Since the outbreak of the pandemic, the increasing use of online channels has led to an increase in financial fraud. The 2021 reports of the Financial Banking Arbitrator and complaints received by the Bank of Italy, published recently, attest to an increase in online fraud. In the same period, the Postal Police discovered more than 18,000 cases of theft of credentials for accessing home banking systems, credit card numbers, and private cryptocurrency wallet keys. 27% growth compared to 2020.
Protector from the Postal Police against fraud
An important control measure in connection with Internet fraud is represented by the Postal Police, which also exercises a preventive function in connection with attacks on financial institutions. Ricardo Croce, Director of the Financial Cybercrime Department of the Postal Police, explains: “In addition to the prevention function, we have an anti-fraud function. The fraud focuses on the vulnerable part of the chain, the human factor, that drives money out of victims’ checking accounts. Information technology by implementation, but human weakness is exploited. Financial institutions have very effective cyber defenses. It is becoming increasingly difficult to manage the human element, i.e. the consumer, and the downstream user.”
“Improve” online fraud
In fact, after the time of the non-grammatical emails that immediately put the potential fraud recipient in the notice (Italian is not Italian, a character from Sciascia said, Italian is the logic), they are now real and their social engineering studies, which start from the knowledge of potential victims, Who can be whole classes of consumers and well known individuals. For the latter, the strategy is to get them to take actions that allow the fraud to be carried out.
Cross mentions spam campaigns, which are presented as coming from trusted interlocutors, such as public administrations and energy service providers. This leads to the opening of sites that reproduce, for example, a bank site. Or they lead you to open files that already contain malware.

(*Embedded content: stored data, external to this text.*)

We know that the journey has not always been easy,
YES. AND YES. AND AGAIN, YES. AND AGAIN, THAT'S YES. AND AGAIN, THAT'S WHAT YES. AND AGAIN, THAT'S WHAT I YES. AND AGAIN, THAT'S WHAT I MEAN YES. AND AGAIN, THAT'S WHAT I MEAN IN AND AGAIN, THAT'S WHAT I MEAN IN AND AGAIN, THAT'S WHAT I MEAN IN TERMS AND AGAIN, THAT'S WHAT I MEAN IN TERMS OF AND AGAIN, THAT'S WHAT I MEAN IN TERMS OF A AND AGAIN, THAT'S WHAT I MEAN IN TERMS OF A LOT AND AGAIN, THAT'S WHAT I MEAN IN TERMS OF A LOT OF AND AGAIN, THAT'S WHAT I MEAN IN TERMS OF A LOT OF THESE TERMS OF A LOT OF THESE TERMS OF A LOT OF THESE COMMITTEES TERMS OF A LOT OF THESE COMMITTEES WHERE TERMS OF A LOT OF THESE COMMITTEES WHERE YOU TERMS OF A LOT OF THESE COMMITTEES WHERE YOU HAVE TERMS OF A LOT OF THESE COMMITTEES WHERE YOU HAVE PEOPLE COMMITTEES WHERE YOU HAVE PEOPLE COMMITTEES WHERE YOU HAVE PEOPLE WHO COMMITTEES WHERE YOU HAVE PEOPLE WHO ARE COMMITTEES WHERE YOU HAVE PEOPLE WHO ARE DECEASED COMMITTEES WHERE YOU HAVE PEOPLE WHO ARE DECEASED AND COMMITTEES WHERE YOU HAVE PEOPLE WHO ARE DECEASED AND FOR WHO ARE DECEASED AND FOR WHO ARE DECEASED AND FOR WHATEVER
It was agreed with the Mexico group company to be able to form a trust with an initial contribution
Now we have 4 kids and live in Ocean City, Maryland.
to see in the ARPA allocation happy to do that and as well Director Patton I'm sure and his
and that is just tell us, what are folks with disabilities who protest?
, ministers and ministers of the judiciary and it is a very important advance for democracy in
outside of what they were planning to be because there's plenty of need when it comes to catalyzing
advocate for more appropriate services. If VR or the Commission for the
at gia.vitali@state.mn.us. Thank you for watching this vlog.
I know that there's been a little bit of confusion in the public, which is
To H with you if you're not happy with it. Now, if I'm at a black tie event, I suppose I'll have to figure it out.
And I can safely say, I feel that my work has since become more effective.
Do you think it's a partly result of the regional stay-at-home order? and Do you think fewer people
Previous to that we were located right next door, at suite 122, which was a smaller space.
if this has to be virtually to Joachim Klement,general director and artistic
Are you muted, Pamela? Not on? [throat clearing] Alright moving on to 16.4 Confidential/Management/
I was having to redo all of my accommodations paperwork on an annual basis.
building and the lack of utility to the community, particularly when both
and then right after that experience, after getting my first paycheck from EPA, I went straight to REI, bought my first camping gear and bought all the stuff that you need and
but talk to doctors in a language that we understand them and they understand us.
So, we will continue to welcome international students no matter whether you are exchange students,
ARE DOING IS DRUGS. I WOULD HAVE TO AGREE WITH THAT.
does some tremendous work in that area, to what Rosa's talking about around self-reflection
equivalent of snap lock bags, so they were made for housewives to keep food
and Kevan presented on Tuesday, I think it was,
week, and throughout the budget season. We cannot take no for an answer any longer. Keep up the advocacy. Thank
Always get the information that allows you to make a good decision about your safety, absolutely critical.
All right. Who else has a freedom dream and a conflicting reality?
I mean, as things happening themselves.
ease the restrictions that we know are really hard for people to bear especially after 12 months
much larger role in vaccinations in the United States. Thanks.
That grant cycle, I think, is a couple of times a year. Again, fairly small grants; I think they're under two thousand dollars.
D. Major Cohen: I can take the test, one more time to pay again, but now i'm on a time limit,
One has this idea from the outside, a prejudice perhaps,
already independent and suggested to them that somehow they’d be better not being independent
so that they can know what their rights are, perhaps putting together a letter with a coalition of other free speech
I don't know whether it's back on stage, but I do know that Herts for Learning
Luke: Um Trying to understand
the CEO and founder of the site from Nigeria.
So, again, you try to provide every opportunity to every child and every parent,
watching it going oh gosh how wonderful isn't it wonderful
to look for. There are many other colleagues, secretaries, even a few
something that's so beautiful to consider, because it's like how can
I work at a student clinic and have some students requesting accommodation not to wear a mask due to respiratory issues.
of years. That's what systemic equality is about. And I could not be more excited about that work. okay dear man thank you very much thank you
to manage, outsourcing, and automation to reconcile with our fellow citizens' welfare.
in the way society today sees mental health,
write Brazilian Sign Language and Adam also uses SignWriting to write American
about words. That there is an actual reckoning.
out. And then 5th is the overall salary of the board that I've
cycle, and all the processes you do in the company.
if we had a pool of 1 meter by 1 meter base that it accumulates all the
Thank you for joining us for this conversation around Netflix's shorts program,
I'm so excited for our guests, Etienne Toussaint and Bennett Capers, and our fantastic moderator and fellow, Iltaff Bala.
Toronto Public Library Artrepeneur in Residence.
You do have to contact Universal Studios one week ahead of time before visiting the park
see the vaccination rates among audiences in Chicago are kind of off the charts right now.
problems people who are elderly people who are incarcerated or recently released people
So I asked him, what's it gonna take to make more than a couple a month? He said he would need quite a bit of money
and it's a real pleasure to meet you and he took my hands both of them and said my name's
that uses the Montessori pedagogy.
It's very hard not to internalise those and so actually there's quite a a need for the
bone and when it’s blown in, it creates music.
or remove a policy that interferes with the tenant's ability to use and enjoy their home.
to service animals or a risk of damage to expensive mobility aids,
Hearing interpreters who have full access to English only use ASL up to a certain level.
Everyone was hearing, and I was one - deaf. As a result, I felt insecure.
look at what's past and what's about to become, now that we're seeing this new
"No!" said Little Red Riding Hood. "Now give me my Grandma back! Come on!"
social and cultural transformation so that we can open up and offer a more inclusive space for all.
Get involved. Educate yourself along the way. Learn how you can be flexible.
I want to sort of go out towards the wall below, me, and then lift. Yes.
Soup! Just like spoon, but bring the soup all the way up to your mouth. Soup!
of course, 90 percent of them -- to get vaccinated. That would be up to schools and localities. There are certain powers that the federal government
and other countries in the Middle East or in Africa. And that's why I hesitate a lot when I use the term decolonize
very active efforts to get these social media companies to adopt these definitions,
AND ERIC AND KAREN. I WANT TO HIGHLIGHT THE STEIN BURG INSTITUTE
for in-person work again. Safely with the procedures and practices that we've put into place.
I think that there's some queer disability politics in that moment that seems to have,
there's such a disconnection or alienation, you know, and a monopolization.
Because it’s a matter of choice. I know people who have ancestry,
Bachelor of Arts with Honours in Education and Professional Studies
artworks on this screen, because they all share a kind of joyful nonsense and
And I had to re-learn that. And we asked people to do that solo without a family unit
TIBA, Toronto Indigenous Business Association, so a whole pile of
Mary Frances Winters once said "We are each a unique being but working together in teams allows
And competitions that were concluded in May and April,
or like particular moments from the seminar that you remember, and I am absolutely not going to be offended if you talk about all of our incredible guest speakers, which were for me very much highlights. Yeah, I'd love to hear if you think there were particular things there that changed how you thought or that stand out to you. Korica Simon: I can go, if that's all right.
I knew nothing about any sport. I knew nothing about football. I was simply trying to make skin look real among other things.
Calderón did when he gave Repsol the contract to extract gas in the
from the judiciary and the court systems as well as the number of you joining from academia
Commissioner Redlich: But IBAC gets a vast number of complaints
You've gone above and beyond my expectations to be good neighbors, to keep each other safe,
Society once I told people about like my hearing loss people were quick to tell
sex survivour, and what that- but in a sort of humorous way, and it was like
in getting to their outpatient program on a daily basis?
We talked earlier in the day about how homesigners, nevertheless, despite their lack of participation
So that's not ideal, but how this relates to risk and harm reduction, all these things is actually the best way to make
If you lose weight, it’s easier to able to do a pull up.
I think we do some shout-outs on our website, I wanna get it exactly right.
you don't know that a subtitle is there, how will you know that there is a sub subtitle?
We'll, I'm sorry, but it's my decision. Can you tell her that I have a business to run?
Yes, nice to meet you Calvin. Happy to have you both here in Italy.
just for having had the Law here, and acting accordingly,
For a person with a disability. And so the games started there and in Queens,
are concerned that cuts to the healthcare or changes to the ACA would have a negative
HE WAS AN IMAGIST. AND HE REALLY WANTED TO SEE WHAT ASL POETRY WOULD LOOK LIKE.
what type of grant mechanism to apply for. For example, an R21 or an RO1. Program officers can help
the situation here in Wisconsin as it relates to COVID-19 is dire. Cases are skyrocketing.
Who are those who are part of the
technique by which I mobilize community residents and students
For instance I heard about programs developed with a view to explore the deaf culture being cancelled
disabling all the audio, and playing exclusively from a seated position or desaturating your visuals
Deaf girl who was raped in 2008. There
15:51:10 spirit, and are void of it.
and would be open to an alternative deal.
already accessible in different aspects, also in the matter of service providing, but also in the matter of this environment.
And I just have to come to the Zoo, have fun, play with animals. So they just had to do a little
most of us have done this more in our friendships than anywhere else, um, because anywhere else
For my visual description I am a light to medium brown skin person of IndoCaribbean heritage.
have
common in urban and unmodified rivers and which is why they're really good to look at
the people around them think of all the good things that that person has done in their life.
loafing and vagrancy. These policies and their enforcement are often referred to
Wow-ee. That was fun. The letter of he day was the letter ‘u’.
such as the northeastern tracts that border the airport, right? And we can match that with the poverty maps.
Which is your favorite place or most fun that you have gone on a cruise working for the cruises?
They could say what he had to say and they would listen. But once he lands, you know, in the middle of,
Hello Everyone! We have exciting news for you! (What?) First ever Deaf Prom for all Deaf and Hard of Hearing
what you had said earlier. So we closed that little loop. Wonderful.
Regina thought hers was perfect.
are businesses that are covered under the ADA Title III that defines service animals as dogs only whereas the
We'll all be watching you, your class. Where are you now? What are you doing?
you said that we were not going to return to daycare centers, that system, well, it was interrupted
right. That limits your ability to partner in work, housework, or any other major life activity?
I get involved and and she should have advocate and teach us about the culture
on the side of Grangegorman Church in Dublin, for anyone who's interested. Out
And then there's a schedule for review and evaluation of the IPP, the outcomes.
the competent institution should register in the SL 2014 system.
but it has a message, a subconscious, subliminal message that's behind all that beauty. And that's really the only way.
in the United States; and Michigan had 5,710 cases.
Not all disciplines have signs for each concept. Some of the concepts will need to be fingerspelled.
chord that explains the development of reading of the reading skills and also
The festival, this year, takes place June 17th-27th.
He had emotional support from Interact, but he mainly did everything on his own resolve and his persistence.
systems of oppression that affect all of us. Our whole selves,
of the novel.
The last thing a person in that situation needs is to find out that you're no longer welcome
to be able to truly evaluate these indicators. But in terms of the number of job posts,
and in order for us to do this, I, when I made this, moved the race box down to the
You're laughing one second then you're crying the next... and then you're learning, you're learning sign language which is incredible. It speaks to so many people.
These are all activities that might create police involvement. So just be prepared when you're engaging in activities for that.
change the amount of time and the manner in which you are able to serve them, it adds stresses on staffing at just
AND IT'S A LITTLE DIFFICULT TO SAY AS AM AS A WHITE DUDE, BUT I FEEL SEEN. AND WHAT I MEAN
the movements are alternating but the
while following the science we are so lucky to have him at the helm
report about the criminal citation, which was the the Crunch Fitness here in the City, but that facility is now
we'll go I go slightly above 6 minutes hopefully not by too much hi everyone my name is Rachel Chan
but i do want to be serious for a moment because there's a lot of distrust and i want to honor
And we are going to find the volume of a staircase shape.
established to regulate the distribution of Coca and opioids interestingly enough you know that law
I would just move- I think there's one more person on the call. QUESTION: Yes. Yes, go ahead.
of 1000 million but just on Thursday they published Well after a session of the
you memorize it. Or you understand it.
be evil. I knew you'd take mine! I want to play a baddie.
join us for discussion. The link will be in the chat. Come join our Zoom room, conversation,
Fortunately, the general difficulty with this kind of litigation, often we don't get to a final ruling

Fraud via messaging system
If not via email, the message can be transmitted on a messaging system such as SMS or WhatsApp (SMS). “The citizen is reached with a message – explains Croce – on his mobile phone, which appears to have been issued by the bank. The recipient is made to believe that a possible fraud has been detected and leads to further action. The victim is urged to believe in the message, which also queues up to that of the bank, and contacts or contacts customer service. Which is clearly a fraud and addresses the victim in a professional voice. By opening the page, a series of information is captured, such as access codes from home banking. This is where voice trolling (voice trolling) comes into play. So at the end there is a phone call. Shown here is a phone number equal to the bank customer service number and a professional voice with trusted contents that also prompts the victim to read the temporary machine code, to allow operations to be carried out. At this point, the outgoing payment occurs, fraudulently ».